[The Romance of Zion Chapel [3d ed.] by Richard Le Gallienne]@TWC D-Link bookThe Romance of Zion Chapel [3d ed.] CHAPTER XXII 7/9
She alone spoke to the dead girl as though she were still really alive, as one speaking to the deaf whom only one voice can reach. But Theophil was conscious in his wildest, most heartbroken, words that Jenny could not hear them.
He talked to her as though she were a picture of herself, and as one would implore a picture to answer us, he symbolised the cry of his soul in cries that he knew were vain. Yet though Jenny were sculpture now, Theophil could not forget that this icy marble had once been the flesh he had loved.

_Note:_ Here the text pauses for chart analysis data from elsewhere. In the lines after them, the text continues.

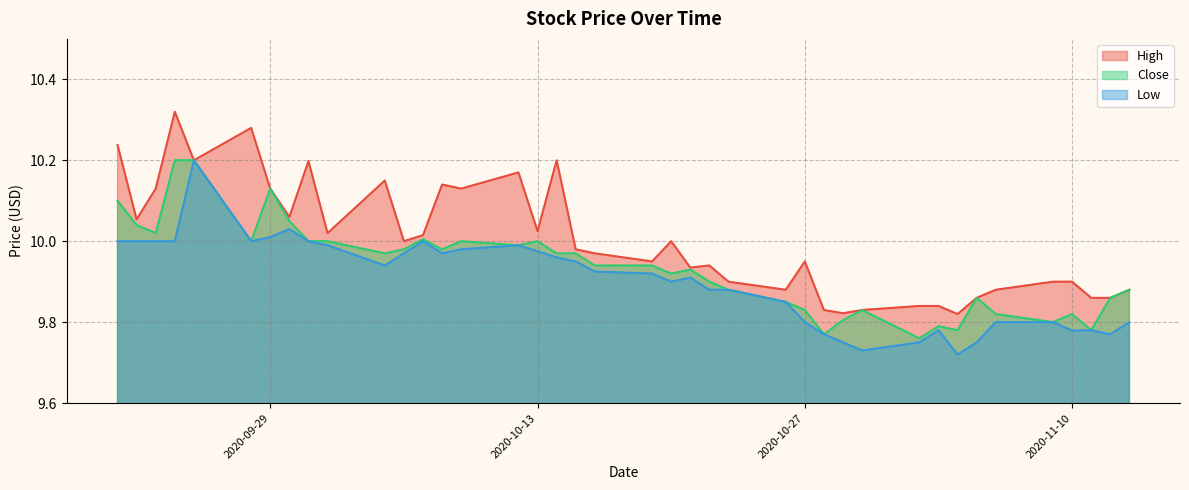

Which series has the widest spread of values?

High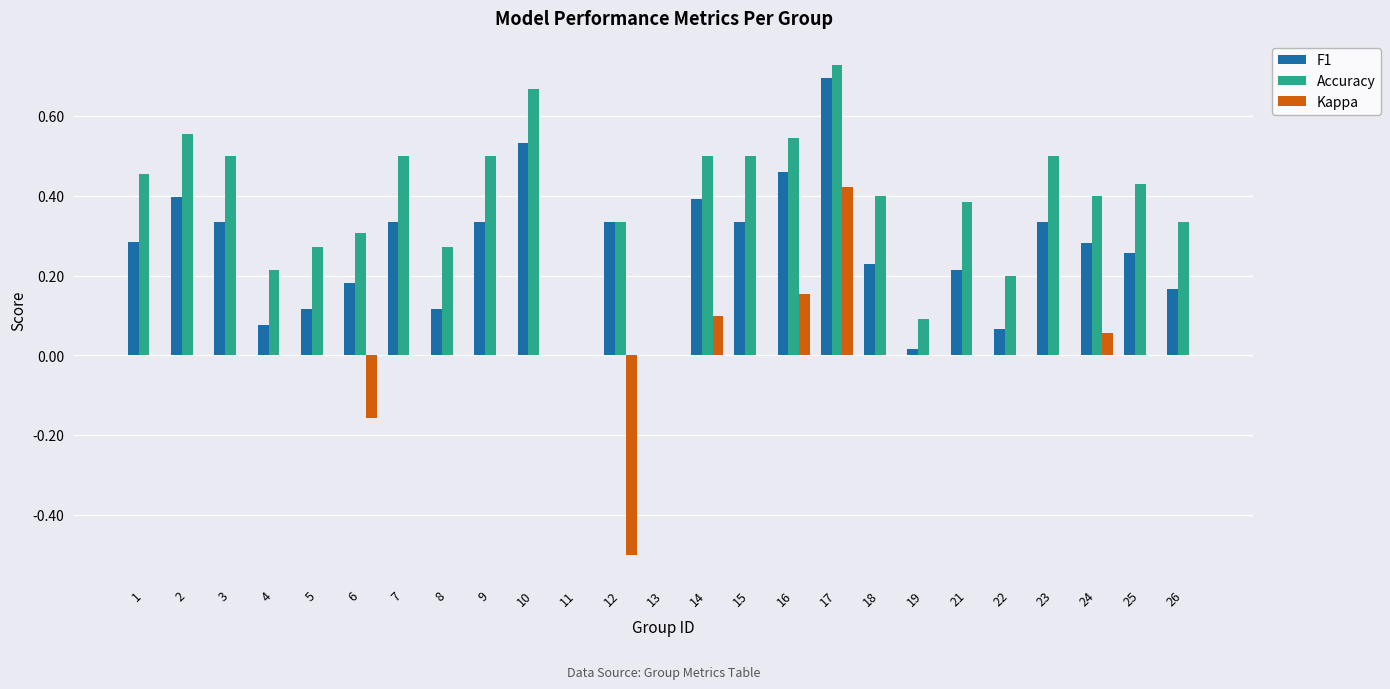

True or false: Kappa has a value of 0.4 at 23.

False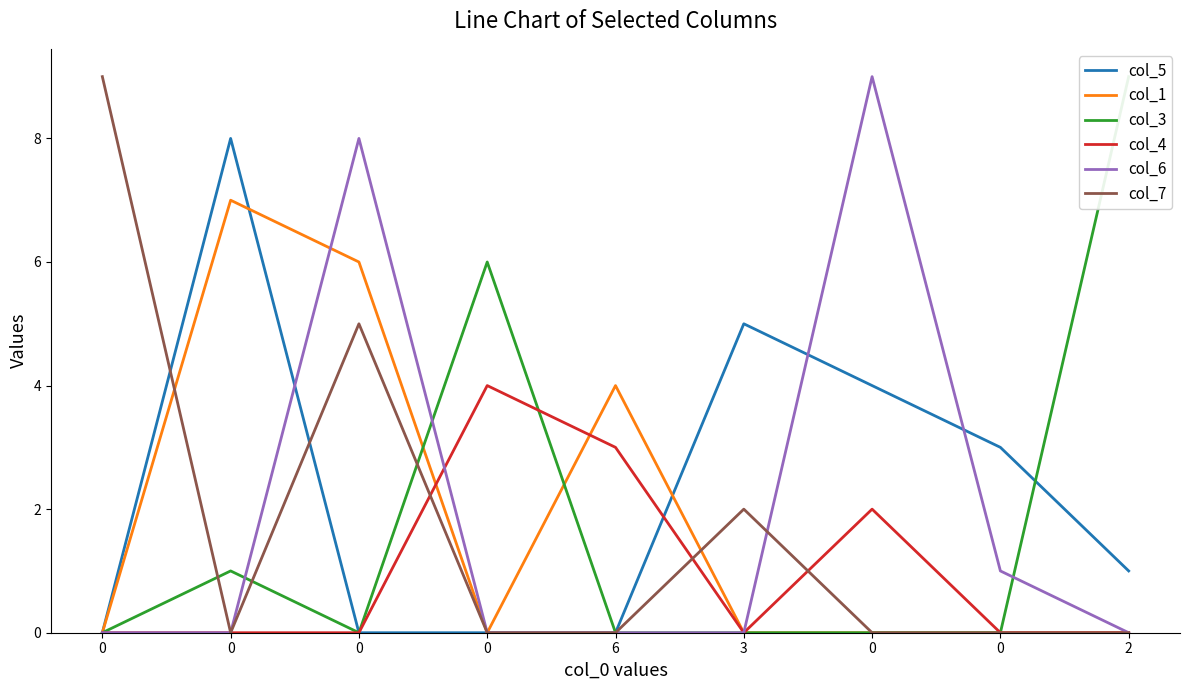

How many values in col_7 are above zero?

3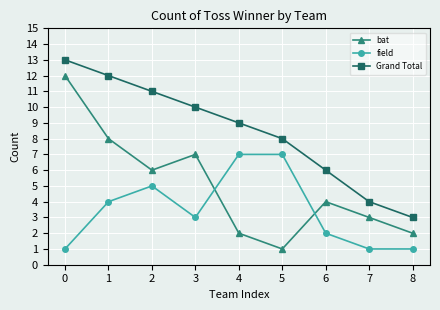

Is it true that bat equals 1 at 5?

True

O God! that little tender body, whose every part was sweetly joined together like the words of a song, it was marble now. "Ah! Jenny, are you smiling to think of what you and I know, you and I, and no one else in the world? Jenny, we shall never forget, never forget, shall we? And you will not breathe our secrets even in heaven. Do you really hear me, after all, but are forbidden to say? Are you glad somewhere to see how I love you, and are you at this moment looking into my face wildly for a sign, as I into yours? Is it I who seem dead, Jenny? and are you beating wildly at the gates of life to win back to me, as I am beating at the gates of death? But, Jenny, we shall find each other, _must_ find each other some day.
I shall be so true, Jenny,--will you be true to me in heaven ?" Then would sweep across his soul a pitiless vista of the long cold years that lay between him and Jenny.
He was not twenty-five; through what a weary pilgrimage of useless years must he journey on, before there was Jenny's face shining at the end.